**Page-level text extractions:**
_ _ _

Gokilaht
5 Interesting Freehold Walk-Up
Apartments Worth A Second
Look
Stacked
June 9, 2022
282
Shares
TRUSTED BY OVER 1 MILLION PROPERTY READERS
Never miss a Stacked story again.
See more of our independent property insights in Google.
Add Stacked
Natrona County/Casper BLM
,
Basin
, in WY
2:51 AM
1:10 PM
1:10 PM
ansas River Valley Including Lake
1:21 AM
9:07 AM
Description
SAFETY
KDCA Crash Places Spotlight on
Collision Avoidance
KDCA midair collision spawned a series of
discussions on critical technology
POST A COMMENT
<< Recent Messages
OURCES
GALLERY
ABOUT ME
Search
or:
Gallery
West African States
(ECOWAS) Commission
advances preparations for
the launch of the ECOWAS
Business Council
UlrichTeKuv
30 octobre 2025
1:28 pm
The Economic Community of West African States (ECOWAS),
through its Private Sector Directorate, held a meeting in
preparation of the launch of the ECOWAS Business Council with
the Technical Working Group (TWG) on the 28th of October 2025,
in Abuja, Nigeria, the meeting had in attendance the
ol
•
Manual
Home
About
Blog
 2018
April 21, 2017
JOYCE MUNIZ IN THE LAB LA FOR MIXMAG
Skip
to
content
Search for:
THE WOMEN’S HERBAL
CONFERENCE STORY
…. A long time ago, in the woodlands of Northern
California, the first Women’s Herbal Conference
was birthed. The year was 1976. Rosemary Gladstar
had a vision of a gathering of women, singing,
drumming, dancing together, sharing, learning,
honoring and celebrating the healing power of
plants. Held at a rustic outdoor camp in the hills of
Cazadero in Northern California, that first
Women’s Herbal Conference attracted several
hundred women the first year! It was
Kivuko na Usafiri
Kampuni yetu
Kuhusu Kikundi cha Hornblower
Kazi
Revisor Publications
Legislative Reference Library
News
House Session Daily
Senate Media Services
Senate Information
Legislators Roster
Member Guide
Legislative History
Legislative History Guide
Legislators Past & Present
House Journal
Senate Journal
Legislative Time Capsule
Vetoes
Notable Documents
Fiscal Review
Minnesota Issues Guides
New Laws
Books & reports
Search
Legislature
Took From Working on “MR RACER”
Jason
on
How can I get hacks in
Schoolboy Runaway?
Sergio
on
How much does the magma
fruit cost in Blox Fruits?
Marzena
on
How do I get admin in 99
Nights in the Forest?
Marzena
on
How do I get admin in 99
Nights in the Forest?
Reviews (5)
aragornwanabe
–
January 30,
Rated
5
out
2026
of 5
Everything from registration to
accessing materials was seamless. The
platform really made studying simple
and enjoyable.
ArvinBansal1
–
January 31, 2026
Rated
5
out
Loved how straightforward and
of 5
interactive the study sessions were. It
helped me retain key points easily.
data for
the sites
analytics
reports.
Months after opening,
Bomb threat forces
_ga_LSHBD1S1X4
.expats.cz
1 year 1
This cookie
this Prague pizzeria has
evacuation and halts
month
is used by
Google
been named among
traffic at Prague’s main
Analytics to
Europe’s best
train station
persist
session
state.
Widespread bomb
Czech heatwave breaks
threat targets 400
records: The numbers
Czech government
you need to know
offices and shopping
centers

_ _ _

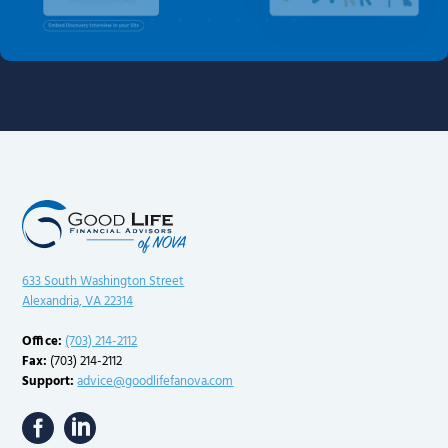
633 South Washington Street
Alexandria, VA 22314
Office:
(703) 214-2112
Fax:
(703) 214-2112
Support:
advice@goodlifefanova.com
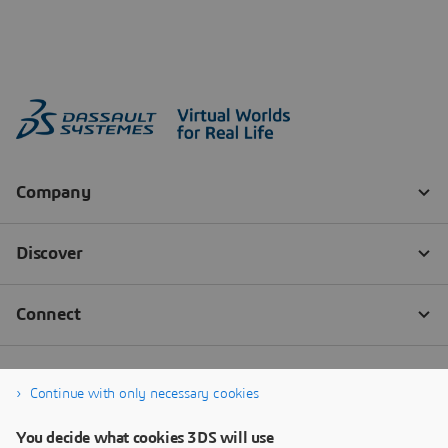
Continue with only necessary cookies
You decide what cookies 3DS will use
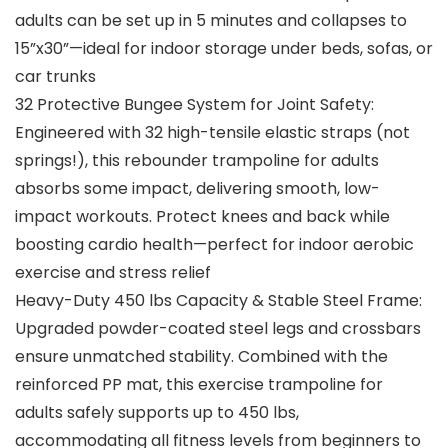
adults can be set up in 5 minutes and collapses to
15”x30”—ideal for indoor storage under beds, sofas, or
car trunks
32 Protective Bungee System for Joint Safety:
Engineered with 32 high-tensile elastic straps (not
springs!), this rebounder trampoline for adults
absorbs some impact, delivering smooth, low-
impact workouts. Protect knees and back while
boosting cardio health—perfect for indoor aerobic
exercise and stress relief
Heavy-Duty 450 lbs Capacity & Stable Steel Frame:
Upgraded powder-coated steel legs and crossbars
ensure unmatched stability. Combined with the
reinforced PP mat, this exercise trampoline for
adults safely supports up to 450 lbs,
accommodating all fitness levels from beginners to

_ _ _

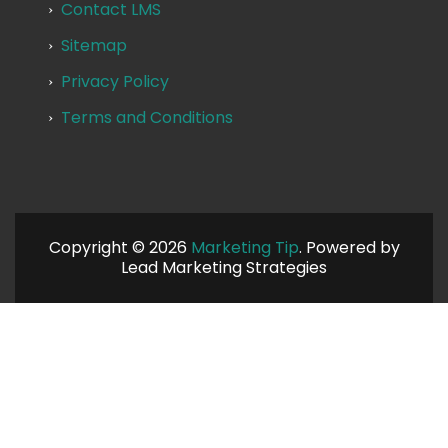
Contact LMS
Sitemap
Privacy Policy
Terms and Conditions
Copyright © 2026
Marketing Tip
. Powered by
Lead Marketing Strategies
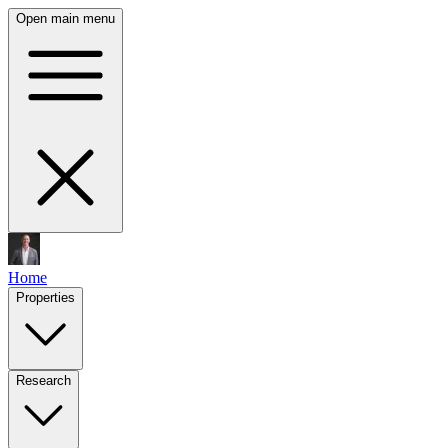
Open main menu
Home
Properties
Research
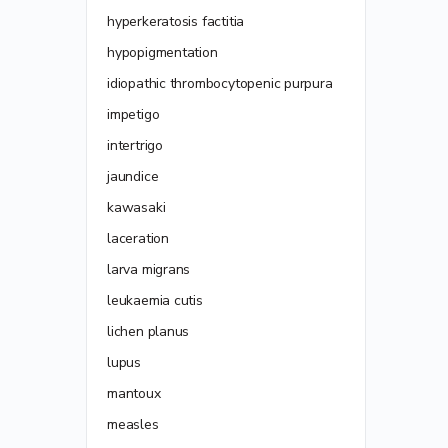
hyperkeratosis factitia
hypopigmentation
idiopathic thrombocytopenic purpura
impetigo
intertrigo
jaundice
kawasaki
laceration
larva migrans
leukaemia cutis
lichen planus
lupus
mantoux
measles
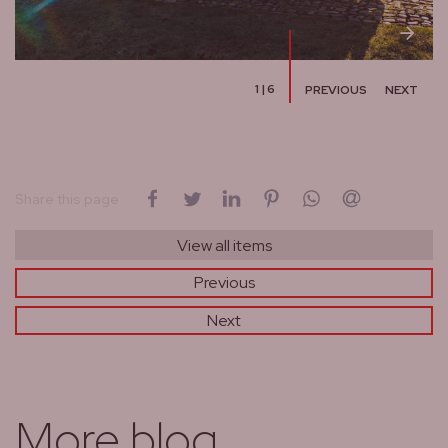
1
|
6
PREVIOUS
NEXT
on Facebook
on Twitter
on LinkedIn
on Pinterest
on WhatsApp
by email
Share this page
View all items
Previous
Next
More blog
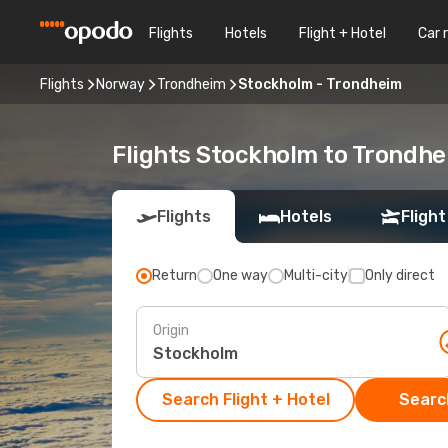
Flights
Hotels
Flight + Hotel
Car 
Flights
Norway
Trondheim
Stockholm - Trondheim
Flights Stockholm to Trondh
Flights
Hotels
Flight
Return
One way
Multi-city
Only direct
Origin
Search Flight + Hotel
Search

_ _ _

**Activity:**
Reply with only the number of lines in the entries that contain the word "West".

**Output of the exercise:**
2